| Job |
Please print the lines of the entries below exactly, from the very first line through the line containing "Promotion &", with both ends included. Leave the pictures out of your answer.

| Collected data entries |
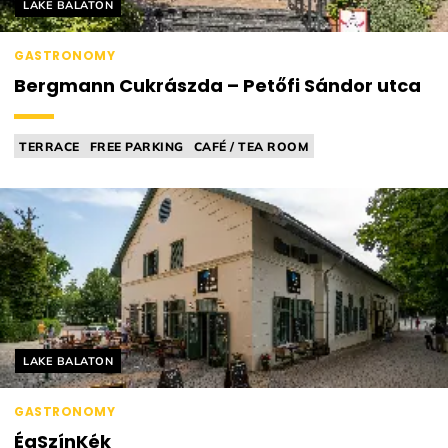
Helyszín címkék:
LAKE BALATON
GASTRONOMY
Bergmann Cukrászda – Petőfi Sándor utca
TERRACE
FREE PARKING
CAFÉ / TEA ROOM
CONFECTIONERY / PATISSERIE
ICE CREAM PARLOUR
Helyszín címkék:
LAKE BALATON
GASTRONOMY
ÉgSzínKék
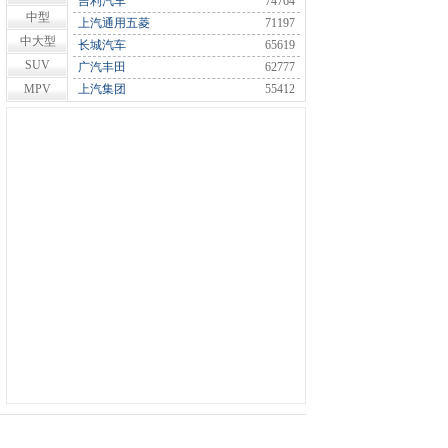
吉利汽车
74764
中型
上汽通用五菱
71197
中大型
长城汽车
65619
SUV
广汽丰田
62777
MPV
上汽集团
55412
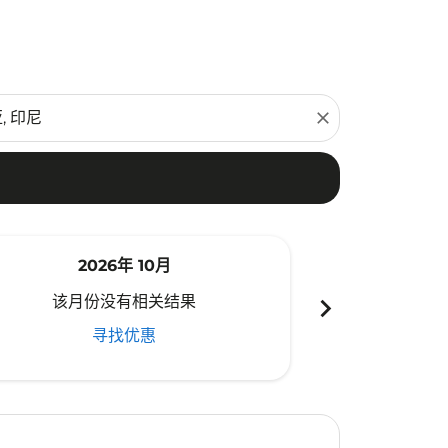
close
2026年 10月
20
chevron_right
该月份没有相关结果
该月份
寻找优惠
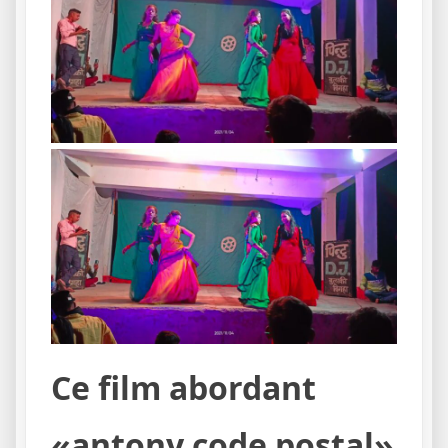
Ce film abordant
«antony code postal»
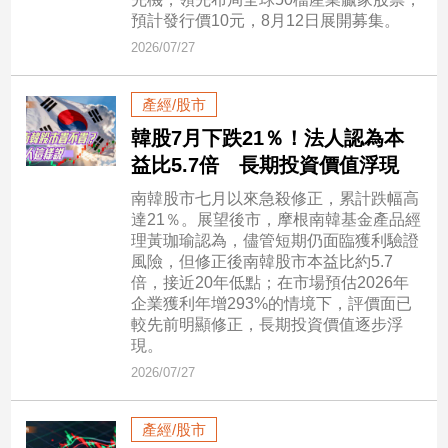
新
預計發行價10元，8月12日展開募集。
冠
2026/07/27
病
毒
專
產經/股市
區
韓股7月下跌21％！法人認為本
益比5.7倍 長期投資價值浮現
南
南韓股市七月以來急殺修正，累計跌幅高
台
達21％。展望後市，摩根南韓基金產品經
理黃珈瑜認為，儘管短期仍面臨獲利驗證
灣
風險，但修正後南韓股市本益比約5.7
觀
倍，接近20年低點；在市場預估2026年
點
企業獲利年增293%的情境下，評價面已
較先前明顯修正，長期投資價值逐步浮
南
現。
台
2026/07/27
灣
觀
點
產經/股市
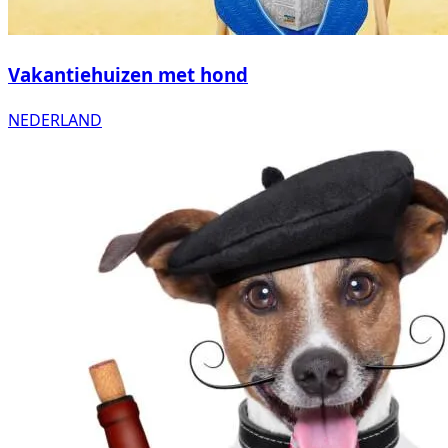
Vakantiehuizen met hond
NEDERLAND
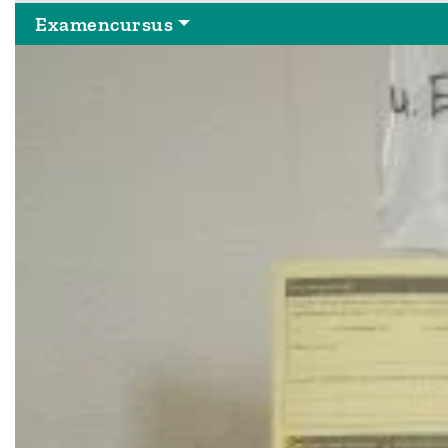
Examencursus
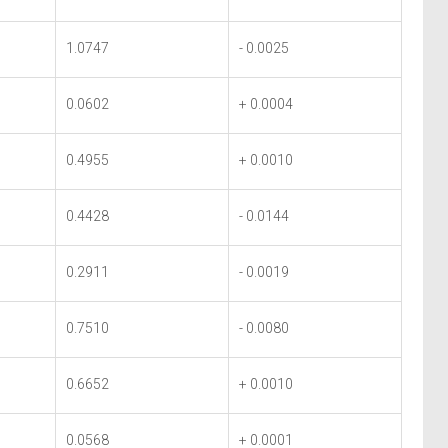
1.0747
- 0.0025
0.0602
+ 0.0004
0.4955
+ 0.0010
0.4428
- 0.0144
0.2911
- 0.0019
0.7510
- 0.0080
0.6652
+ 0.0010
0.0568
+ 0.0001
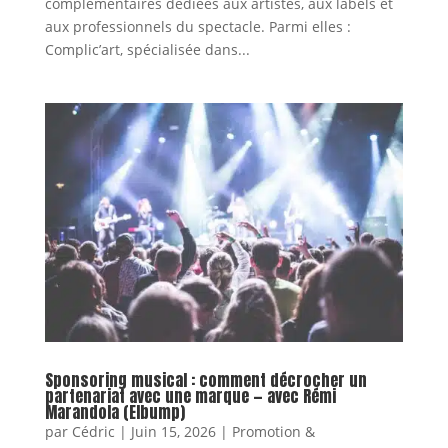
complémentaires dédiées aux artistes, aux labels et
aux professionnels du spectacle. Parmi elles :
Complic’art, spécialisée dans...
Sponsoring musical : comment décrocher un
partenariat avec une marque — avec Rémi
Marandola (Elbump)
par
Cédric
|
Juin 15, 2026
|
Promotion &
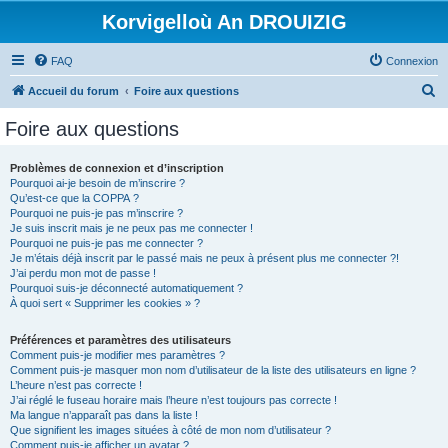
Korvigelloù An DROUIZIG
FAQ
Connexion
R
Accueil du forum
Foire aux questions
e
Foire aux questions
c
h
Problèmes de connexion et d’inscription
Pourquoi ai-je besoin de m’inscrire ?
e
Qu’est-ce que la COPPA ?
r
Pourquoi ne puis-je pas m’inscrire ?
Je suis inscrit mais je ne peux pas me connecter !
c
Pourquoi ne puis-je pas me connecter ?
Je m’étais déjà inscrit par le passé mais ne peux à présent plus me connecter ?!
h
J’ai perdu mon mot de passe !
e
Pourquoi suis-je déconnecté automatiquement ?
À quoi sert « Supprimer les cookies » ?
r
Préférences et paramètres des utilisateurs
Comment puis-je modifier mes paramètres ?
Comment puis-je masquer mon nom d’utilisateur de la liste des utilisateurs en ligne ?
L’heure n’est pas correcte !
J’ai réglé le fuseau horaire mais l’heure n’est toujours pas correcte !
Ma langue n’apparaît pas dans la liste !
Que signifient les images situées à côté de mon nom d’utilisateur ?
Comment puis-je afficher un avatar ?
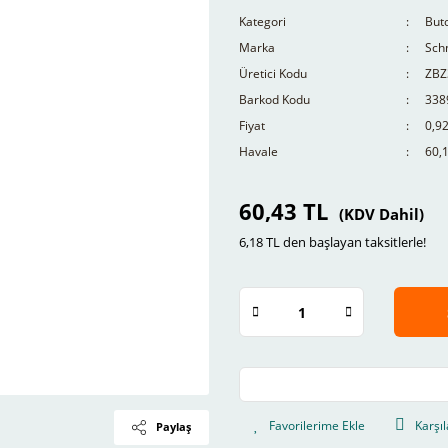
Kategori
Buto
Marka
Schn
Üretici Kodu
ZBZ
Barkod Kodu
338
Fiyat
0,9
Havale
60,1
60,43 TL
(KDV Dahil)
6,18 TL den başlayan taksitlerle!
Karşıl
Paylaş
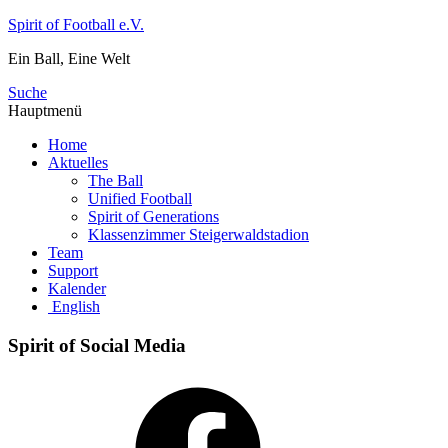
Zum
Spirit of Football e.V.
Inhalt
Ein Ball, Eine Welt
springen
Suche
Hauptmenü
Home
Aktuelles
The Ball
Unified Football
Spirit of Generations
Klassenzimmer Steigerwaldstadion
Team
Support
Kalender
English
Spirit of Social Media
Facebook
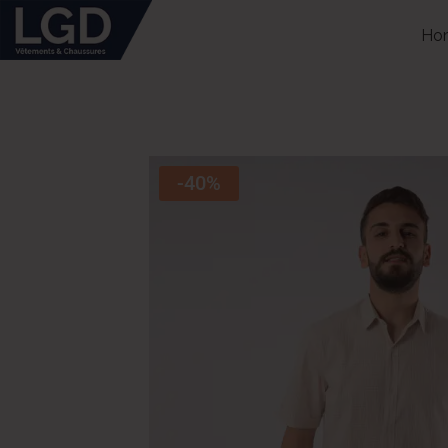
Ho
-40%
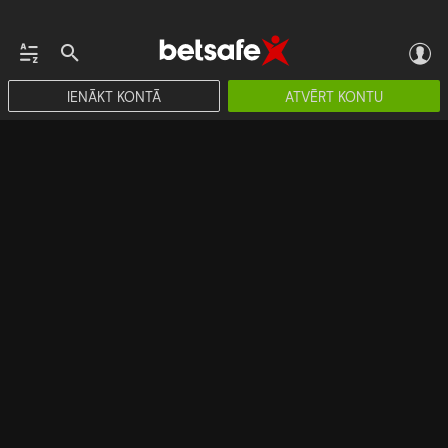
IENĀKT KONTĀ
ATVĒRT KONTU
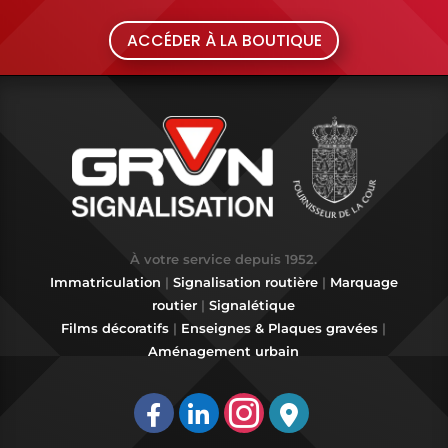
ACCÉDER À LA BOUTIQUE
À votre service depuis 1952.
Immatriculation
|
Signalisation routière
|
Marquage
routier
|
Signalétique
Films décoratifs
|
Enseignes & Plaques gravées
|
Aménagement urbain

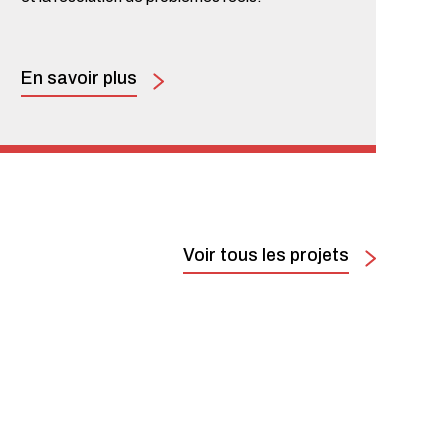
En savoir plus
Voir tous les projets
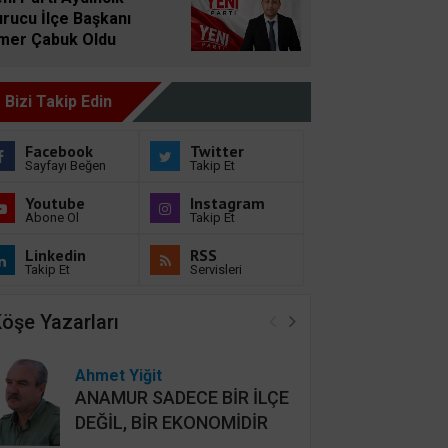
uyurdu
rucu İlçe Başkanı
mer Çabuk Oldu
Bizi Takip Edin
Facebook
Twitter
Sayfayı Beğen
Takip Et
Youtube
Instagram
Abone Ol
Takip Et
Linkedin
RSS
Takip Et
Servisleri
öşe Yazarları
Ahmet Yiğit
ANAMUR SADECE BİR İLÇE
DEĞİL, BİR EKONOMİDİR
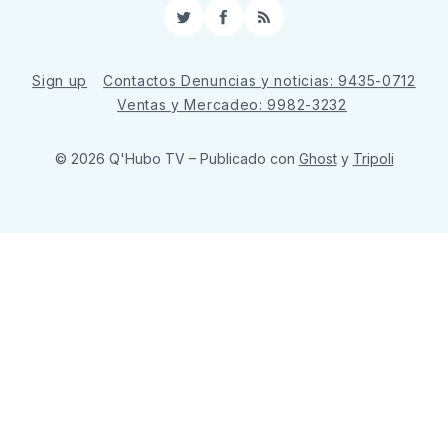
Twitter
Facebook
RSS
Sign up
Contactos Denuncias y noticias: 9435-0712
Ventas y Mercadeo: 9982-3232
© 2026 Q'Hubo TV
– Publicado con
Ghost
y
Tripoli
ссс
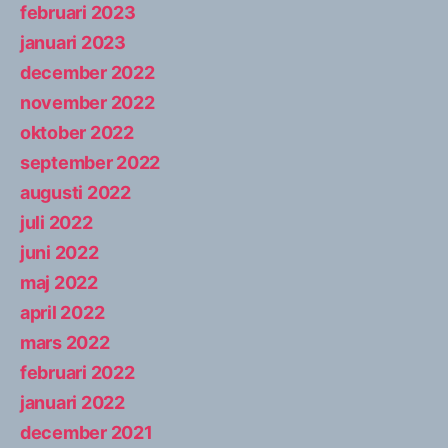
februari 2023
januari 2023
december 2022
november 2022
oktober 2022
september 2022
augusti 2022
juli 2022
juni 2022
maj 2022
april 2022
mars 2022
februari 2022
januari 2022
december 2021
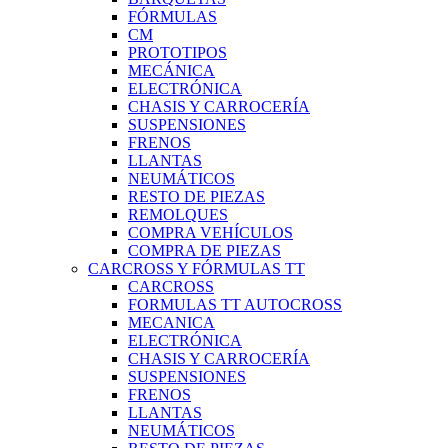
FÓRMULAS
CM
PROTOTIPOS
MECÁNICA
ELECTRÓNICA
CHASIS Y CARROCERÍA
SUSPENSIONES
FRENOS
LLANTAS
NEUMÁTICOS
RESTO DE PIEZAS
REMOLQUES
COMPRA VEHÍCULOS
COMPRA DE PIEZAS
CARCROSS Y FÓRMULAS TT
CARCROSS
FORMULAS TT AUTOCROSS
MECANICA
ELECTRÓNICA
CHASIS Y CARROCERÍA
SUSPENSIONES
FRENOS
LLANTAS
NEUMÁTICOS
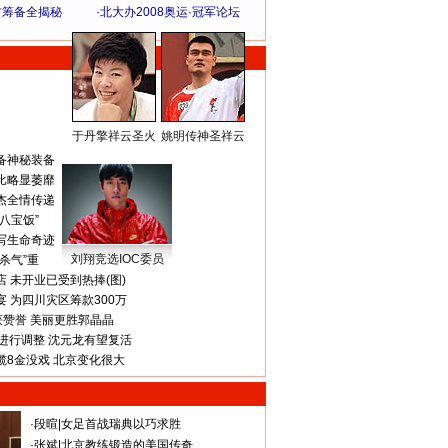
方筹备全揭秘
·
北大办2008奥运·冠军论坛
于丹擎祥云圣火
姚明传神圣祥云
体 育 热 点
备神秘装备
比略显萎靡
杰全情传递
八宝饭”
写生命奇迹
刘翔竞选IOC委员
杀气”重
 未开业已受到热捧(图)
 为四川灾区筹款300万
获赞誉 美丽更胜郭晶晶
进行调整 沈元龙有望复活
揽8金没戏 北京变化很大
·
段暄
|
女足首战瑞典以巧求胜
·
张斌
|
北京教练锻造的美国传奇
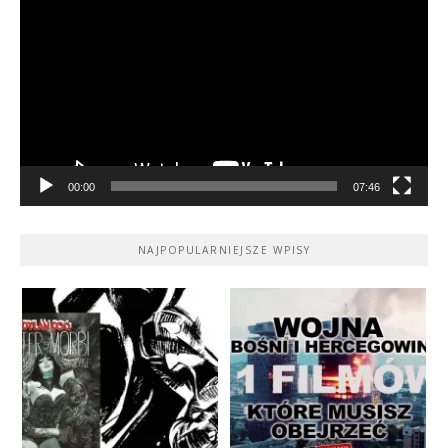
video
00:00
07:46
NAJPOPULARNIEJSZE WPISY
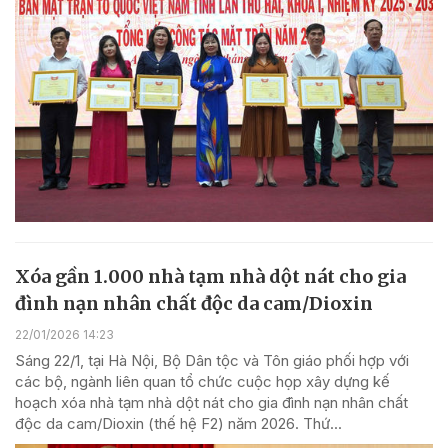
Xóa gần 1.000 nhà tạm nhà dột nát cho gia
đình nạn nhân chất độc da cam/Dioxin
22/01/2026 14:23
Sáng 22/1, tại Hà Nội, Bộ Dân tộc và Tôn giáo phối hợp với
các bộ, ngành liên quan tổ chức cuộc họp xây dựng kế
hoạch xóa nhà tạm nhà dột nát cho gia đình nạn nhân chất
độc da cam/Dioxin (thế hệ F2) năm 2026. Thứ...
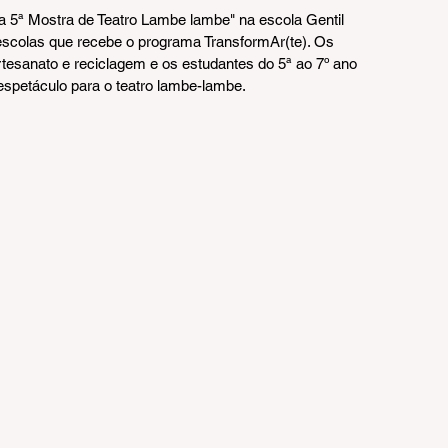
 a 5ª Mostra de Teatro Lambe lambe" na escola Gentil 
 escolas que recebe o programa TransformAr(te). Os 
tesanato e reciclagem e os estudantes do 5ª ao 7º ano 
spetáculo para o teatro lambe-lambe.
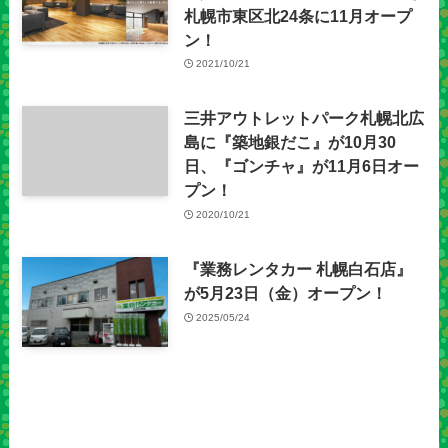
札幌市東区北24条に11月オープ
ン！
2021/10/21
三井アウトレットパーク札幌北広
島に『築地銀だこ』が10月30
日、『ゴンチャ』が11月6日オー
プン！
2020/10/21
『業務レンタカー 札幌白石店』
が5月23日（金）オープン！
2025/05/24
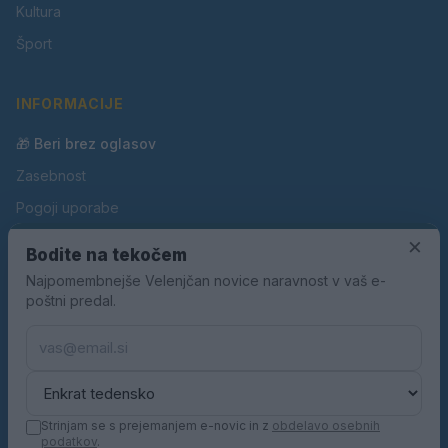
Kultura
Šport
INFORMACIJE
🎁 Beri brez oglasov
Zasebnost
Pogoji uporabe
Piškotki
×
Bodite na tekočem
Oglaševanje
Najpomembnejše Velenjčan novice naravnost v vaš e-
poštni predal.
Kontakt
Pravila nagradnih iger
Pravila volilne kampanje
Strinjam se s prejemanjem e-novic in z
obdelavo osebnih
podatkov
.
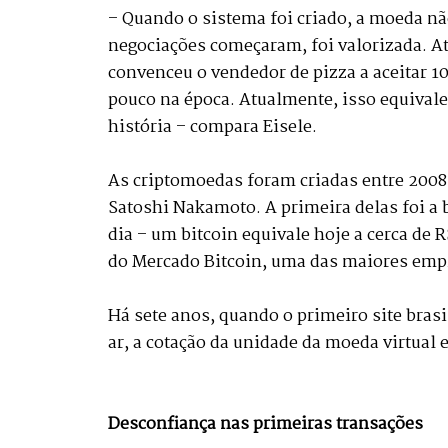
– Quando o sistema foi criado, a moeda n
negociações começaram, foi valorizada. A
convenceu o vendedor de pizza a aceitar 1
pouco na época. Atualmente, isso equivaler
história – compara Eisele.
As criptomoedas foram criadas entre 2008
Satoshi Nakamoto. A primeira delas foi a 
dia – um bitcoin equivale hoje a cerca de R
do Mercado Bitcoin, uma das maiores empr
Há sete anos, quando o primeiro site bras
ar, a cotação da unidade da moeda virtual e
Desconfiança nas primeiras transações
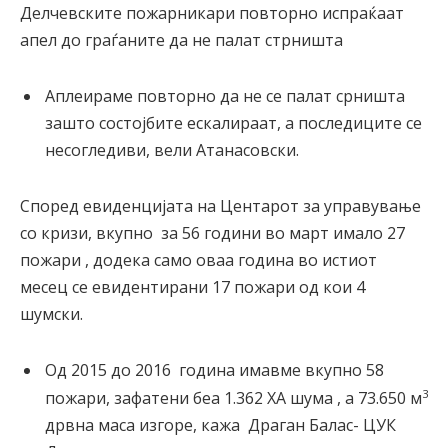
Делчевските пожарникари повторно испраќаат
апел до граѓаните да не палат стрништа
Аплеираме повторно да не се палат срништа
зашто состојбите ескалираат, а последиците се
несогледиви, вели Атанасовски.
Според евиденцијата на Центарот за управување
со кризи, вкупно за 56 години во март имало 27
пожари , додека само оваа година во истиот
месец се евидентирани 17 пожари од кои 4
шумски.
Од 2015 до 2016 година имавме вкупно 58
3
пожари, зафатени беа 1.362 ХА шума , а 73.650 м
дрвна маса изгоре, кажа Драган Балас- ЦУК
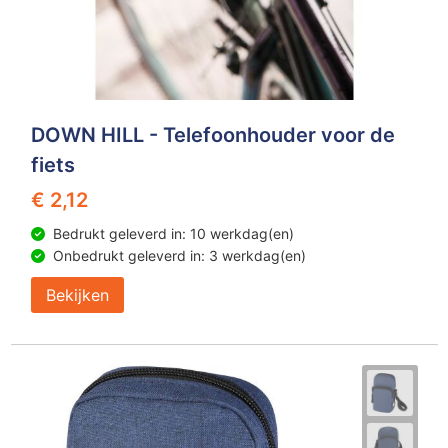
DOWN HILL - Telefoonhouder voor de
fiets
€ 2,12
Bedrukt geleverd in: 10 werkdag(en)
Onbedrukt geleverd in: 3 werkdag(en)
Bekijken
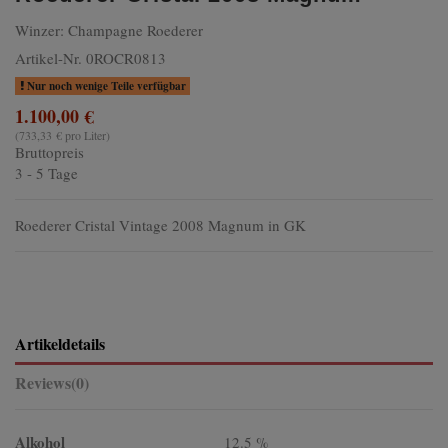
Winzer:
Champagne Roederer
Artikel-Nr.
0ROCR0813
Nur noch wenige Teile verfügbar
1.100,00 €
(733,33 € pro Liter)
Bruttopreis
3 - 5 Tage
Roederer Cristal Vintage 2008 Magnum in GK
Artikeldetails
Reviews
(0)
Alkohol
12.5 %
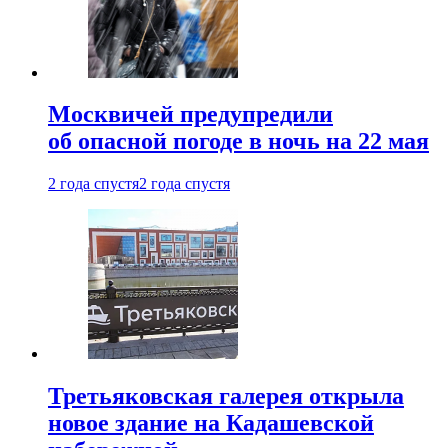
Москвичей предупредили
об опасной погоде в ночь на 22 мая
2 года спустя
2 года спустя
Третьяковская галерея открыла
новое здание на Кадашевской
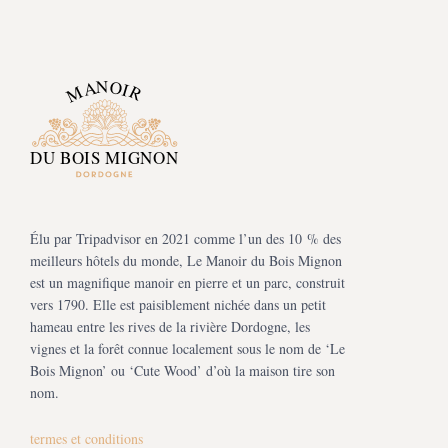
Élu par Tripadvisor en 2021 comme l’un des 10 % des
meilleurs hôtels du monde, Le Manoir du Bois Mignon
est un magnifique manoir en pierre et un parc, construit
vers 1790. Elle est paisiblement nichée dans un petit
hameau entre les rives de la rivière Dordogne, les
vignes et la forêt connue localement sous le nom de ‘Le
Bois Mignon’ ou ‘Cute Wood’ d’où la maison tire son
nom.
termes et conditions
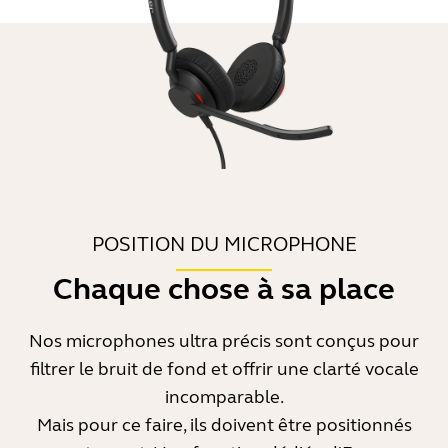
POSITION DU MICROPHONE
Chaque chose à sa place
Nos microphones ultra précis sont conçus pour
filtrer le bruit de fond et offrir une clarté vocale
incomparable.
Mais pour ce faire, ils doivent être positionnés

| Response |
Helyszín címkék:
LAKE BALATON
GASTRONOMY
Bergmann Cukrászda – Petőfi Sándor utca
TERRACE
FREE PARKING
CAFÉ / TEA ROOM
CONFECTIONERY / PATISSERIE
ICE CREAM PARLOUR
Helyszín címkék:
LAKE BALATON
GASTRONOMY
ÉgSzínKék
吉利汽车
74764
中型
上汽通用五菱
71197
中大型
长城汽车
65619
SUV
广汽丰田
62777
MPV
上汽集团
55412
close
2026年 10月
20
chevron_right
该月份没有相关结果
该月份
寻找优惠
Ce film abordant
«antony code postal»
新
預計發行價10元，8月12日展開募集。
冠
2026/07/27
病
毒
專
產經/股市
區
韓股7月下跌21％！法人認為本
益比5.7倍 長期投資價值浮現
南
南韓股市七月以來急殺修正，累計跌幅高
台
達21％。展望後市，摩根南韓基金產品經
理黃珈瑜認為，儘管短期仍面臨獲利驗證
灣
風險，但修正後南韓股市本益比約5.7
觀
倍，接近20年低點；在市場預估2026年
點
企業獲利年增293%的情境下，評價面已
較先前明顯修正，長期投資價值逐步浮
南
現。
台
2026/07/27
灣
觀
點
產經/股市
Vakantiehuizen met hond
NEDERLAND
Examencursus
1.0747
- 0.0025
0.0602
+ 0.0004
0.4955
+ 0.0010
0.4428
- 0.0144
0.2911
- 0.0019
0.7510
- 0.0080
0.6652
+ 0.0010
0.0568
+ 0.0001
complémentaires dédiées aux artistes, aux labels et
aux professionnels du spectacle. Parmi elles :
Complic’art, spécialisée dans...
Sponsoring musical : comment décrocher un
partenariat avec une marque — avec Rémi
Marandola (Elbump)
par
Cédric
|
Juin 15, 2026
|
Promotion &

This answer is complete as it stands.